Ma è la dotazione tecnica a fare la differenza. Le sospensioni sono pluriregolabili — una caratteristica che nel segmento delle 125 raramente si trova. Onestamente non so quanti sedicenni sfrutteranno la possibilità di adattare il set-up al proprio peso e al proprio stile di guida, ma resta un potenziale vantaggio concreto.


Ben più utilizzate, ci scommetto, saranno le regolazioni della distanza delle leve di freno e frizione. A qualcuno sembrerà banale, ma guardatevi in giro: ci sono moto che costano facilmente il doppio e su cui ancora oggi non trovate nulla di tutto questo. A onor del vero, sull’esemplare che ho provato io, la leva del freno era piuttosto lontana in tutte le regolazioni. Tanto per capirci, io con la mia taglia L di guanti, ho utilizzato la posizione più vicina alla manopola.
Benelli BKX 125: agile e matura
Già dai primi chilometri la BKX 125 S trasmette un feeling rassicurante e onesto. La posizione di guida è naturale, con un manubrio largo che garantisce leva e controllo senza forzare nulla. Solo la forma della sella non mi convince fino in fondo; è tanto scavata, chiaramente per favorire l’appoggio a terra di principianti e diversamente alti, ma in questo modo gli spostamenti longitudinali sono limitati.
Con 142 kg in ordine di marcia e gomme dalla sezione sottile, l’agilità è, ovviamente, ai massimi livelli. Basta decidere e la moto cambia direzione, quasi prima che lo si chieda.

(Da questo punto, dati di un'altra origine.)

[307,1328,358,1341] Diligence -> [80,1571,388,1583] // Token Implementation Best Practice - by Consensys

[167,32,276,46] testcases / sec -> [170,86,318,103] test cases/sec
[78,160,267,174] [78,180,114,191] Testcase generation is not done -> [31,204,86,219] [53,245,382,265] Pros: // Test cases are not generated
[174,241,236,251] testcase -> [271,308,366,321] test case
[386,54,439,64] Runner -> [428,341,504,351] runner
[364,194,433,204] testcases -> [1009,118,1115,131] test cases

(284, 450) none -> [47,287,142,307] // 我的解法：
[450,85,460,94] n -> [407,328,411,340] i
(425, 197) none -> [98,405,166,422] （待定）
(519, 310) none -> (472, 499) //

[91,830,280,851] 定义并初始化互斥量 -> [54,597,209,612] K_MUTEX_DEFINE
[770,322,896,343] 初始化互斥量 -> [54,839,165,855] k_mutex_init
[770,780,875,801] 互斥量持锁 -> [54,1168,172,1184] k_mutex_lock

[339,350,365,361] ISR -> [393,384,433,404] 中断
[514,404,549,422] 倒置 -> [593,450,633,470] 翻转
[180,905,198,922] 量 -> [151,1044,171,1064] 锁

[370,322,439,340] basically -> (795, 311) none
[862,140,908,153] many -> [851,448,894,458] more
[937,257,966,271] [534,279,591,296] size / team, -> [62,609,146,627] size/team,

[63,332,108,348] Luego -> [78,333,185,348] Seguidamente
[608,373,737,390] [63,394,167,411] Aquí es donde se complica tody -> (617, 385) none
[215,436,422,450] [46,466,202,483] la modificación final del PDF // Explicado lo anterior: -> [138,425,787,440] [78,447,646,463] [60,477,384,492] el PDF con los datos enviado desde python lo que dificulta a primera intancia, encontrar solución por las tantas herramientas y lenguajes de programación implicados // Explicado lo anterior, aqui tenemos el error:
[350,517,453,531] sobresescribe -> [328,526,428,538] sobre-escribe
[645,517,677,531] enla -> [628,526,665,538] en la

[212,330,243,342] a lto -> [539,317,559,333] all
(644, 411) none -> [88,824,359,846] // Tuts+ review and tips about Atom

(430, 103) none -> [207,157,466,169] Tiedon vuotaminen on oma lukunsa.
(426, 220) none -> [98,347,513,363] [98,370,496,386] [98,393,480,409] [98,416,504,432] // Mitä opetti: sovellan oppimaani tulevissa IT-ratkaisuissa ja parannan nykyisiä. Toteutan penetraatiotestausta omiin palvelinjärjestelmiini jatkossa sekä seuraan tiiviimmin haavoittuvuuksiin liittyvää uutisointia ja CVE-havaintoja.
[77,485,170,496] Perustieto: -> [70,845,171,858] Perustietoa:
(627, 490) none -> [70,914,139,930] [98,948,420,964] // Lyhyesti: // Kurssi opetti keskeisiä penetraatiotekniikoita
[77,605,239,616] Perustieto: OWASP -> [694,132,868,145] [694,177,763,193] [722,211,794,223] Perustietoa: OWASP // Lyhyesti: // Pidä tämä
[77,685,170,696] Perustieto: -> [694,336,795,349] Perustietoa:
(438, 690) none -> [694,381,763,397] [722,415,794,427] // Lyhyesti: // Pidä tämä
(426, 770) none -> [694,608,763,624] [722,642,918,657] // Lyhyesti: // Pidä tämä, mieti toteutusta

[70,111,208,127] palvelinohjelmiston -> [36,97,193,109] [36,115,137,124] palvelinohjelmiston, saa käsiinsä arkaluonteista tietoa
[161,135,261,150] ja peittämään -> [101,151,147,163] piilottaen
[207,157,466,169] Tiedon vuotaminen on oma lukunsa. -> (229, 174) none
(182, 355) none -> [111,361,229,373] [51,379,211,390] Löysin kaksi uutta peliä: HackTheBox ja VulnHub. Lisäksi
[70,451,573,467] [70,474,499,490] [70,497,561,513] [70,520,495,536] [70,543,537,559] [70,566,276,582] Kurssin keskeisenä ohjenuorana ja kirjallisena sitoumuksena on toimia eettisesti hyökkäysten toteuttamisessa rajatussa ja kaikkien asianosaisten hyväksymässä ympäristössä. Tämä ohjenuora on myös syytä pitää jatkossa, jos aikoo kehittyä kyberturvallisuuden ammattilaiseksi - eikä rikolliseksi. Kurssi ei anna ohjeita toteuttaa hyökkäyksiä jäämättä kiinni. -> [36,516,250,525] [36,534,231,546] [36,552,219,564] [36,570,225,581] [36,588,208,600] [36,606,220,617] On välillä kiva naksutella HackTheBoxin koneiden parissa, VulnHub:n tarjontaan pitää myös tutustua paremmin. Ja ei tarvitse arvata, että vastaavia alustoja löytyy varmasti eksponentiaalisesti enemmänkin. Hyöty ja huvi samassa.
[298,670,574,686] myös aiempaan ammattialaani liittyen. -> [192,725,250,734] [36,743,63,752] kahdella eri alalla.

Più sorprendente è l’ottima stabilità. Il comportamento è composto e prevedibile, con un feeling generale che aiuta a costruire fiducia rapidamente e con naturalezza. Per un neofita, questa è probabilmente la cosa più importante.
I freni meritano poi una menzione a parte: potenti e ben modulabili, permettono di gestire le frenate con decisione senza mai scomporre la moto.
Il motore: 15 CV, né più né meno
Sotto la sella trova posto un monocilindrico da 125cc raffreddato a liquido, con distribuzione SOHC e alimentazione a iniezione elettronica Bosch Motronic. La potenza massima è di 15 CV a 9.500 giri, con una coppia di 12,1 Nm disponibile a 7.000. Il limite di legge per la patente A1, purtroppo, è invalicabile.
La spinta è quella giusta per il traffico cittadino e il misto leggero, anche se la posizione di guida rialzata limita un poco la velocità massima rispetto ad altre 125. Per la cronaca, ho toccato i 118km/h indicati quando è intervenuto il limitatore in sesta.

Ma il punto non è questo: la BKX 125 S è uno strumento per imparare a ragionare da motociclisti, e in questo senso la misura del suo motore è esattamente quella corretta. Per iniziare da zero, è giusto così.
Quindi, com’è?
A 3.390 euro, questa Benelli BKX 125 S è una 125 che si prende sul serio. Dotazione tecnica non indifferente, comportamento sicuro e carattere unico. Non vi riporterà davvero a 16 anni — quello è un sogno che nessuna moto può esaudire per davvero. Ma per chi i 16 anni li ha sul serio, è senza dubbio un’opzioni interessante.